##### Available records

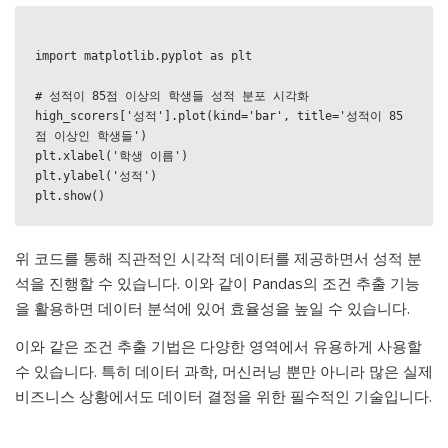
import matplotlib.pyplot as plt

# 성적이 85점 이상의 학생들 성적 분포 시각화

high_scorers['성적'].plot(kind='bar', title='성적이 85
점 이상인 학생들')

plt.xlabel('학생 이름')

plt.ylabel('성적')

위 코드를 통해 직관적인 시각적 데이터를 제공하면서 성적 분
석을 진행할 수 있습니다. 이와 같이 Pandas의 조건 추출 기능
을 활용하면 데이터 분석에 있어 효율성을 높일 수 있습니다.
이와 같은 조건 추출 기법은 다양한 영역에서 유용하게 사용할
수 있습니다. 특히 데이터 과학, 머신러닝 뿐만 아니라 많은 실제
비즈니스 상황에서도 데이터 결정을 위한 필수적인 기술입니다.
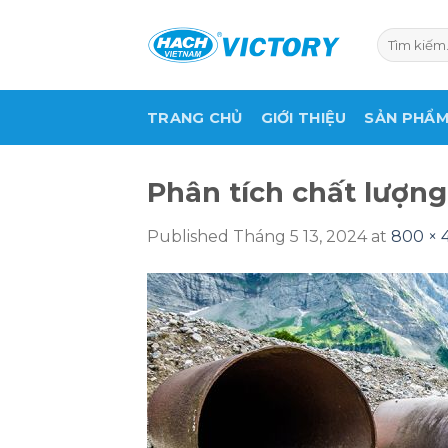
Skip
to
Tìm
kiếm:
content
TRANG CHỦ
GIỚI THIỆU
SẢN PHẨ
Phân tích chất lượn
Published
Tháng 5 13, 2024
at
800 × 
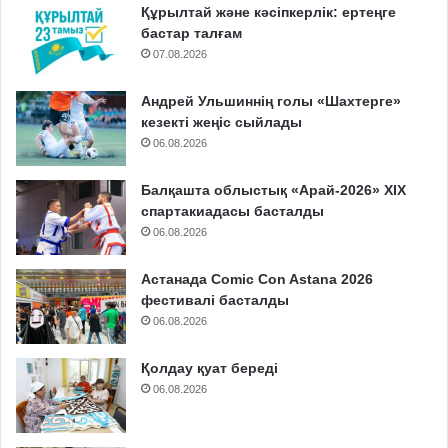
Құрылтай және кәсіпкерлік: ертеңге
бастар талғам
07.08.2026
Андрей Ульшиннің голы «Шахтерге»
кезекті жеңіс сыйлады
06.08.2026
Балқашта облыстық «Арай-2026» XIX
спартакиадасы басталды
06.08.2026
Астанада Comic Con Astana 2026
фестивалі басталды
06.08.2026
Қолдау қуат береді
06.08.2026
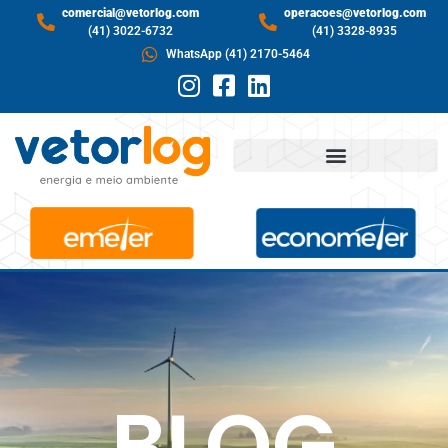
comercial@vetorlog.com
operacoes@vetorlog.com
(41) 3022-6732
(41) 3328-8935
WhatsApp (41) 2170-5464
BLOG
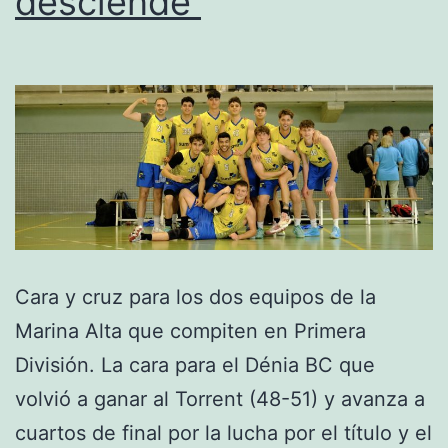
desciende
ascenderá
a
Liga
EBA
Cara y cruz para los dos equipos de la
Marina Alta que compiten en Primera
División. La cara para el Dénia BC que
volvió a ganar al Torrent (48-51) y avanza a
cuartos de final por la lucha por el título y el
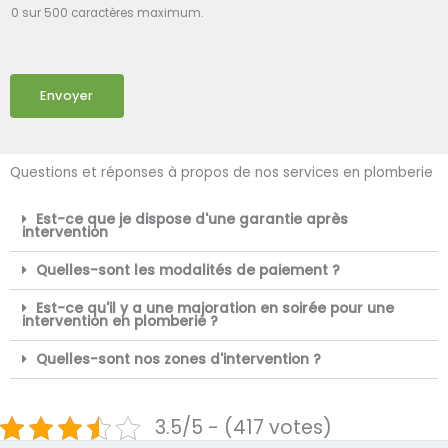
0 sur 500 caractères maximum.
Envoyer
Questions et réponses à propos de nos services en plomberie
Est-ce que je dispose d'une garantie après
intervention
Quelles-sont les modalités de paiement ?
Est-ce qu'il y a une majoration en soirée pour une
intervention en plomberie ?
Quelles-sont nos zones d'intervention ?
3.5/5 - (417 votes)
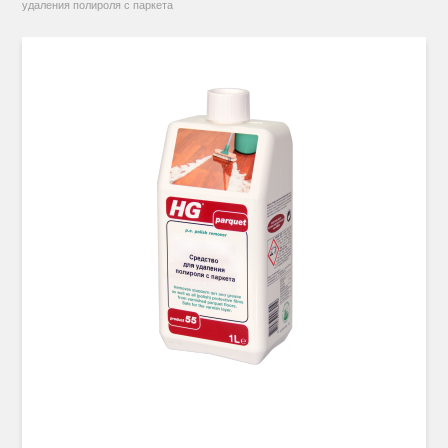
удаления полироля с паркета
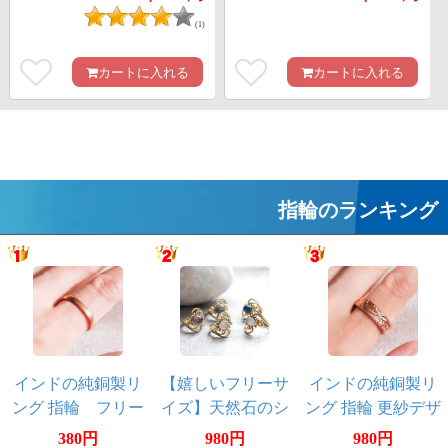
(1)
カートに入れる
カートに入れる
指輪のランキング
インドの純銅製リ
【嬉しいフリーサ
インドの純銅製リ
ング 指輪 フリー
イズ】天然石のシ
ング 指輪 更紗デザ
サイズ 細く軽やか
ンプルリング
イン フリーサイズ
380円
980円
980円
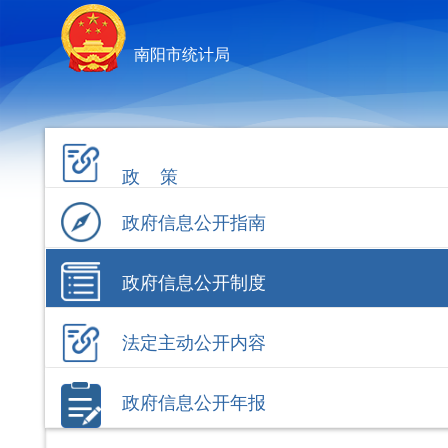
南阳市统计局
政 策
政府信息公开指南
政府信息公开制度
法定主动公开内容
政府信息公开年报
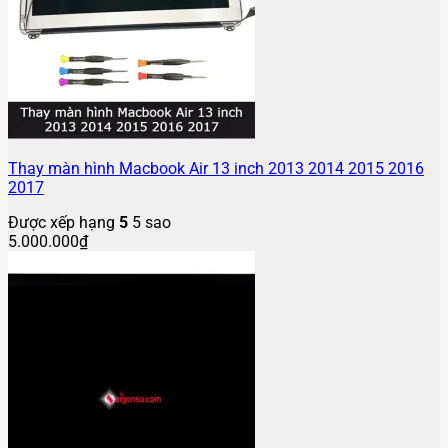
Thay màn hình Macbook Air 13 inch 2013 2014 2015 2016
2017
Được xếp hạng
5
5 sao
5.000.000
₫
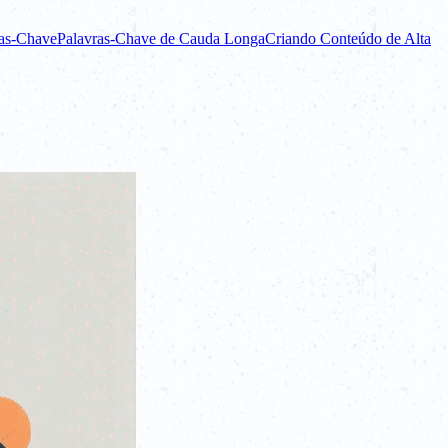
ras-Chave
Palavras-Chave de Cauda Longa
Criando Conteúdo de Alta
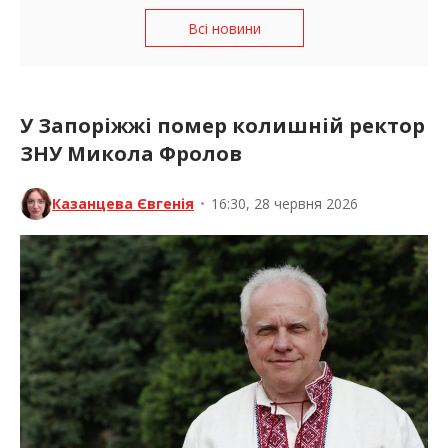
Всі новини
У Запоріжжі помер колишній ректор
ЗНУ Микола Фролов
Казанцева Євгенія
•
16:30, 28 червня 2026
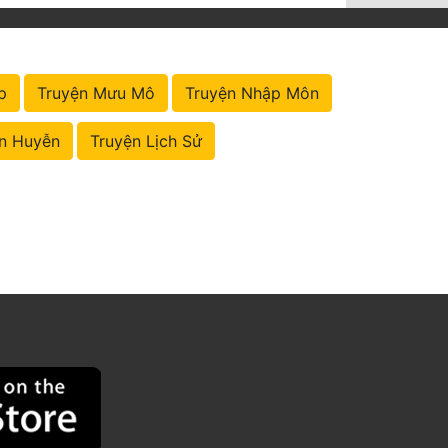
p
Truyện Mưu Mô
Truyện Nhập Môn
n Huyễn
Truyện Lịch Sử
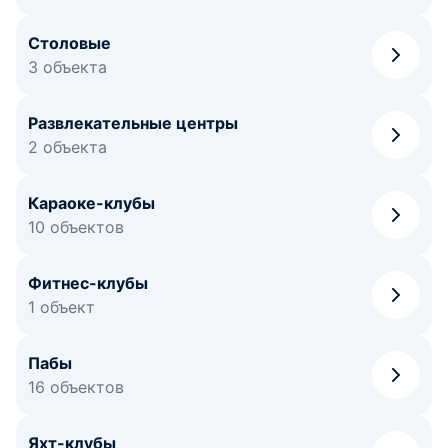
Столовые
3 объекта
Развлекательные центры
2 объекта
Караоке-клубы
10 объектов
Фитнес-клубы
1 объект
Пабы
16 объектов
Яхт-клубы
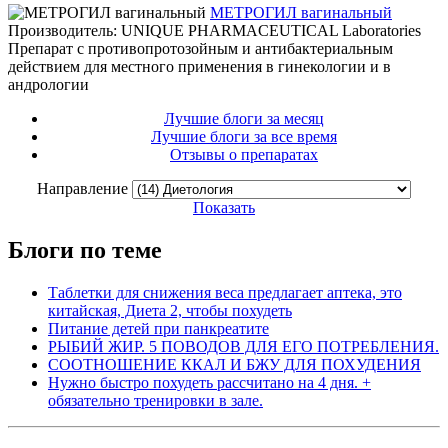
МЕТРОГИЛ вагинальный
Производитель: UNIQUE PHARMACEUTICAL Laboratories
Препарат с противопротозойным и антибактериальным
действием для местного применения в гинекологии и в
андрологии
Лучшие блоги за месяц
Лучшие блоги за все время
Отзывы о препаратах
Направление
Показать
Блоги по теме
Таблетки для снижения веса предлагает аптека, это
китайская, Диета 2, чтобы похудеть
Питание детей при панкреатите
РЫБИЙ ЖИР. 5 ПОВОДОВ ДЛЯ ЕГО ПОТРЕБЛЕНИЯ.
СООТНОШЕНИЕ ККАЛ И БЖУ ДЛЯ ПОХУДЕНИЯ
Нужно быстро похудеть рассчитано на 4 дня. +
обязательно тренировки в зале.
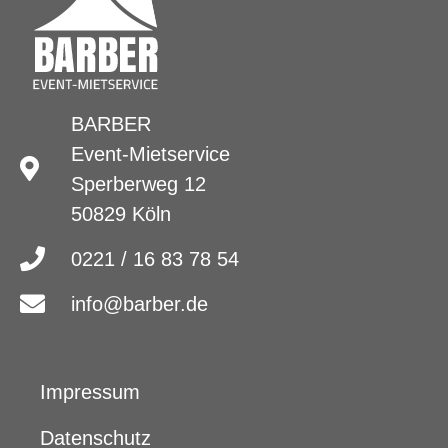
BARBER
Event-Mietservice
Sperberweg 12
50829 Köln
0221 / 16 83 78 54
info@barber.de
Impressum
Datenschutz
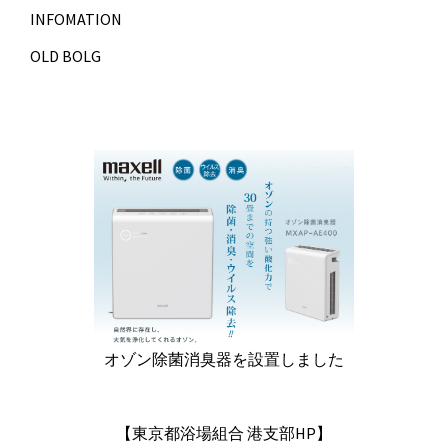
INFOMATION
OLD BOLG
オゾン除菌消臭器を設置しました
【東京都浴場組合 港支部HP】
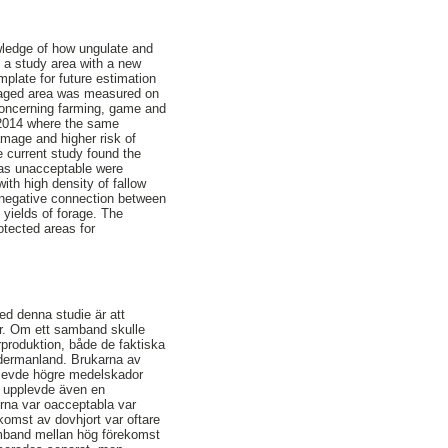
wledge of how ungulate and
f a study area with a new
plate for future estimation
amaged area was measured on
 concerning farming, game and
 2014 where the same
mage and higher risk of
 current study found the
 as unacceptable were
ith high density of fallow
 negative connection between
 yields of forage. The
otected areas for
d denna studie är att
ar. Om ett samband skulle
roduktion, både de faktiska
ödermanland. Brukarna av
pplevde högre medelskador
e upplevde även en
orna var oacceptabla var
ekomst av dovhjort var oftare
 samband mellan hög förekomst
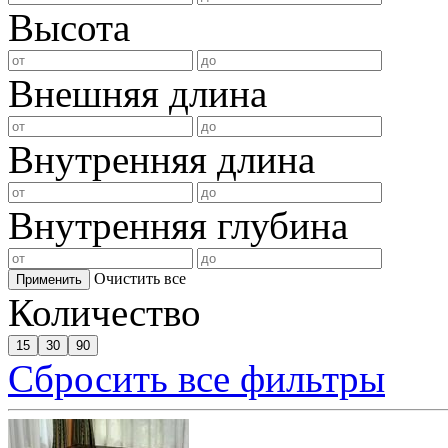
Высота
Внешняя длина
Внутренняя длина
Внутренняя глубина
Очистить все
Применить
Количество
15
30
90
Сбросить все фильтры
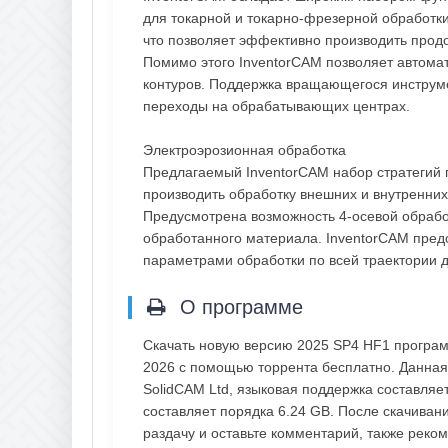
для токарной и токарно-фрезерной обработк
что позволяет эффективно производить продол
Помимо этого InventorCAM позволяет автома
контуров. Поддержка вращающегося инструм
переходы на обрабатывающих центрах.
Электроэрозионная обработка
Предлагаемый InventorCAM набор стратегий 
производить обработку внешних и внутренни
Предусмотрена возможность 4-осевой обраб
обработанного материала. InventorCAM пред
параметрами обработки по всей траектории 
О программе
Скачать новую версию 2025 SP4 HF1 программ
2026 с помощью торрента бесплатно. Данная
SolidCAM Ltd, языковая поддержка составляе
составляет порядка 6.24 GB. После скачивани
раздачу и оставьте комментарий, также рек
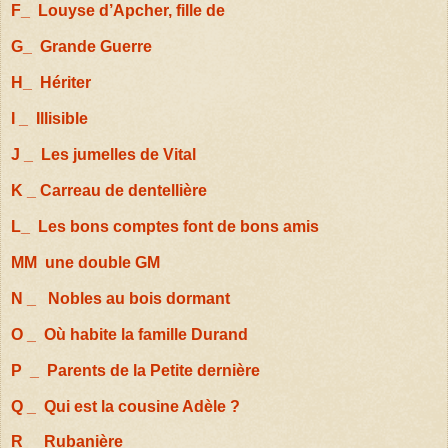
F_ Louyse d’Apcher, fille de
G_ Grande Guerre
H_ Hériter
I _ Illisible
J _ Les jumelles de Vital
K _ Carreau de dentellière
L_ Les bons comptes font de bons amis
MM une double GM
N _ Nobles au bois dormant
O _ Où habite la famille Durand
P _ Parents de la Petite dernière
Q _ Qui est la cousine Adèle ?
R _ Rubanière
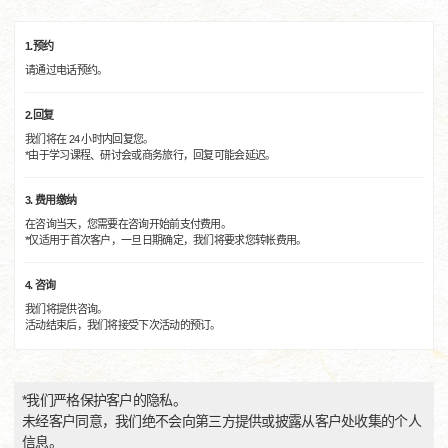
1.预约
请通过电话预约。
2.回复
我们将在 24 小时内回复您。
*由于学习课程、研讨会或商务旅行，回复可能会延迟。
3. 费用缴纳
在咨询当天，您需要在咨询开始前支付费用。
*仅适用于首次客户，一旦日期确定，我们将要求您转帐费用。
4. 咨询
我们将提供咨询。
活动结束后，我们将接受下次活动的预订。
*我们严格保护客户的隐私。
未经客户同意，我们绝不会向第三方提供或披露从客户处收集的个人
信息。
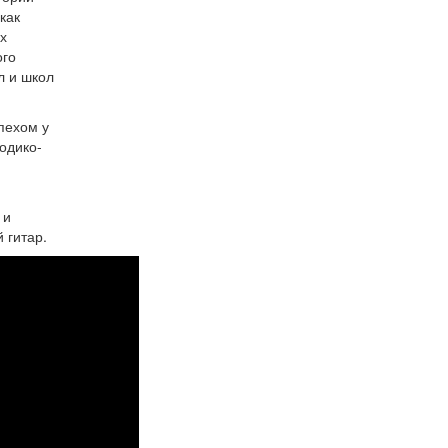
как
х
ого
л и школ
пехом у
одико-
и
 и
 гитар.
для
".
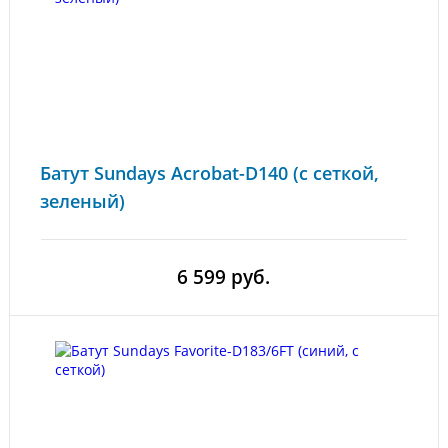
Батут Sundays Acrobat-D140 (с сеткой,
зеленый)
6 599 руб.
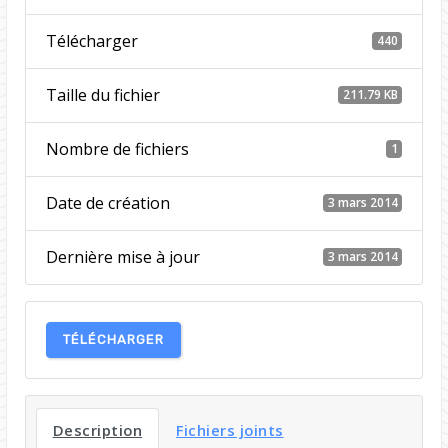
Télécharger
440
Taille du fichier
211.79 KB
Nombre de fichiers
1
Date de création
3 mars 2014
Dernière mise à jour
3 mars 2014
TÉLÉCHARGER
Description
Fichiers joints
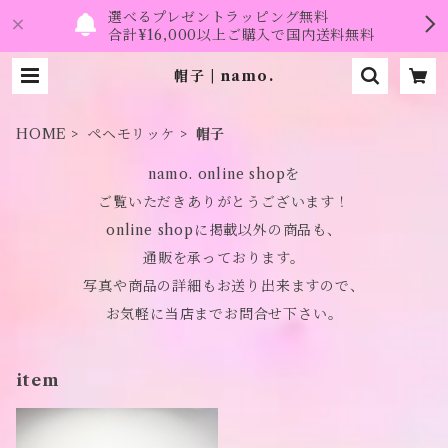
選べるプレゼントラッピング無料
合計¥16,000以上ご購入で国内送料無料
帽子 | namo.
HOME
ペヘモリッケ
帽子
namo. online shopを
ご覧いただきありがとうございます！
online shopに掲載以外の商品も、
通販を承っております。
写真や商品の詳細もお送り出来ますので、
お気軽に当店までお問合せ下さい。
item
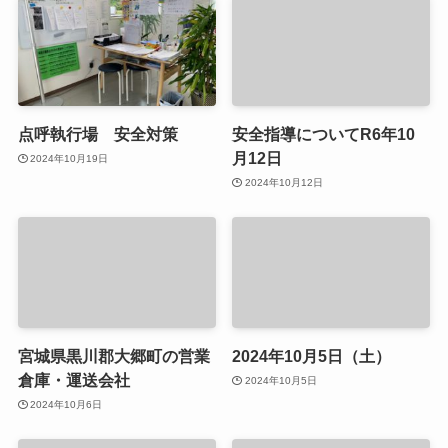
点呼執行場 安全対策
安全指導についてR6年10
月12日
2024年10月19日
2024年10月12日
宮城県黒川郡大郷町の営業
2024年10月5日（土）
倉庫・運送会社
2024年10月5日
2024年10月6日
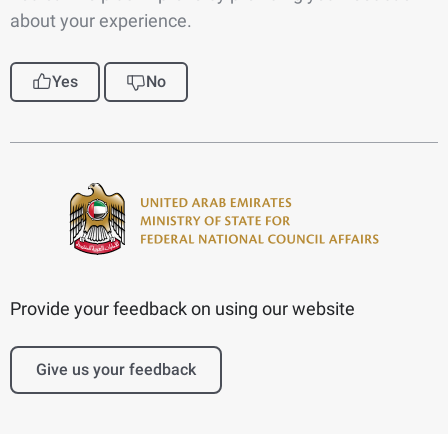
about your experience.
Yes
No
Provide your feedback on using our website
Give us your feedback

##########

Directions for this task:
The answer must be the lines from the first one in the records through the line containing "수 있습니다. 특히 데이터 과학, 머신러닝 뿐만 아니라 많은 실제", copied exactly, with no pictures.

Task output:
import matplotlib.pyplot as plt

# 성적이 85점 이상의 학생들 성적 분포 시각화

high_scorers['성적'].plot(kind='bar', title='성적이 85
점 이상인 학생들')

plt.xlabel('학생 이름')

plt.ylabel('성적')

위 코드를 통해 직관적인 시각적 데이터를 제공하면서 성적 분
석을 진행할 수 있습니다. 이와 같이 Pandas의 조건 추출 기능
을 활용하면 데이터 분석에 있어 효율성을 높일 수 있습니다.
이와 같은 조건 추출 기법은 다양한 영역에서 유용하게 사용할
수 있습니다. 특히 데이터 과학, 머신러닝 뿐만 아니라 많은 실제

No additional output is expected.